(What you have to do) Down to the last line, reproduce the data below exactly.

(Data provided)
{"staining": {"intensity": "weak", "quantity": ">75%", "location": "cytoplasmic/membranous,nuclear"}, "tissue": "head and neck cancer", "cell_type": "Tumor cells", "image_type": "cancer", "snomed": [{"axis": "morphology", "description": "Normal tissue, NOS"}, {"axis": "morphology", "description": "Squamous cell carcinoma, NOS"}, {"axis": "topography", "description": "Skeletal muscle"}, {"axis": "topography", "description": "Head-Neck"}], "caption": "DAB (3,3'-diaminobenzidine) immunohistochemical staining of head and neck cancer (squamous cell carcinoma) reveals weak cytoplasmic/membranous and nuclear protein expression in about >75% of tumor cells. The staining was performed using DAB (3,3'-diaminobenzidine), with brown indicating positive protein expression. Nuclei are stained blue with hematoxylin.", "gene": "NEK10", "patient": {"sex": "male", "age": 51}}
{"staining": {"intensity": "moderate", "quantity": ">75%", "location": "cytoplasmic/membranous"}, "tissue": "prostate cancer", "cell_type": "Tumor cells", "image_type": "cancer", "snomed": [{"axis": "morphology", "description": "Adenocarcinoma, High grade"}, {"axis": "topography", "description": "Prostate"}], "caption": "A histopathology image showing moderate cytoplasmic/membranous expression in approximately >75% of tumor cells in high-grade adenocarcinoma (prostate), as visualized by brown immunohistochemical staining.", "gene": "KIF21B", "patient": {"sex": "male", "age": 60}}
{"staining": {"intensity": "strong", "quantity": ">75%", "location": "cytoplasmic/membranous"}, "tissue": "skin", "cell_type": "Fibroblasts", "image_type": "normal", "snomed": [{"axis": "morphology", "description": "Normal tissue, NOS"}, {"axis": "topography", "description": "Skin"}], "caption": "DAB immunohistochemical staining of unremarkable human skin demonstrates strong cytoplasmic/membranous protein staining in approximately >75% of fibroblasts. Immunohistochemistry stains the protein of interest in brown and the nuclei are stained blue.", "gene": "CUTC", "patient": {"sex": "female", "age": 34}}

(Exercise solution)
{"staining": {"intensity": "weak", "quantity": ">75%", "location": "cytoplasmic/membranous,nuclear"}, "tissue": "head and neck cancer", "cell_type": "Tumor cells", "image_type": "cancer", "snomed": [{"axis": "morphology", "description": "Normal tissue, NOS"}, {"axis": "morphology", "description": "Squamous cell carcinoma, NOS"}, {"axis": "topography", "description": "Skeletal muscle"}, {"axis": "topography", "description": "Head-Neck"}], "caption": "DAB (3,3'-diaminobenzidine) immunohistochemical staining of head and neck cancer (squamous cell carcinoma) reveals weak cytoplasmic/membranous and nuclear protein expression in about >75% of tumor cells. The staining was performed using DAB (3,3'-diaminobenzidine), with brown indicating positive protein expression. Nuclei are stained blue with hematoxylin.", "gene": "NEK10", "patient": {"sex": "male", "age": 51}}
{"staining": {"intensity": "moderate", "quantity": ">75%", "location": "cytoplasmic/membranous"}, "tissue": "prostate cancer", "cell_type": "Tumor cells", "image_type": "cancer", "snomed": [{"axis": "morphology", "description": "Adenocarcinoma, High grade"}, {"axis": "topography", "description": "Prostate"}], "caption": "A histopathology image showing moderate cytoplasmic/membranous expression in approximately >75% of tumor cells in high-grade adenocarcinoma (prostate), as visualized by brown immunohistochemical staining.", "gene": "KIF21B", "patient": {"sex": "male", "age": 60}}
{"staining": {"intensity": "strong", "quantity": ">75%", "location": "cytoplasmic/membranous"}, "tissue": "skin", "cell_type": "Fibroblasts", "image_type": "normal", "snomed": [{"axis": "morphology", "description": "Normal tissue, NOS"}, {"axis": "topography", "description": "Skin"}], "caption": "DAB immunohistochemical staining of unremarkable human skin demonstrates strong cytoplasmic/membranous protein staining in approximately >75% of fibroblasts. Immunohistochemistry stains the protein of interest in brown and the nuclei are stained blue.", "gene": "CUTC", "patient": {"sex": "female", "age": 34}}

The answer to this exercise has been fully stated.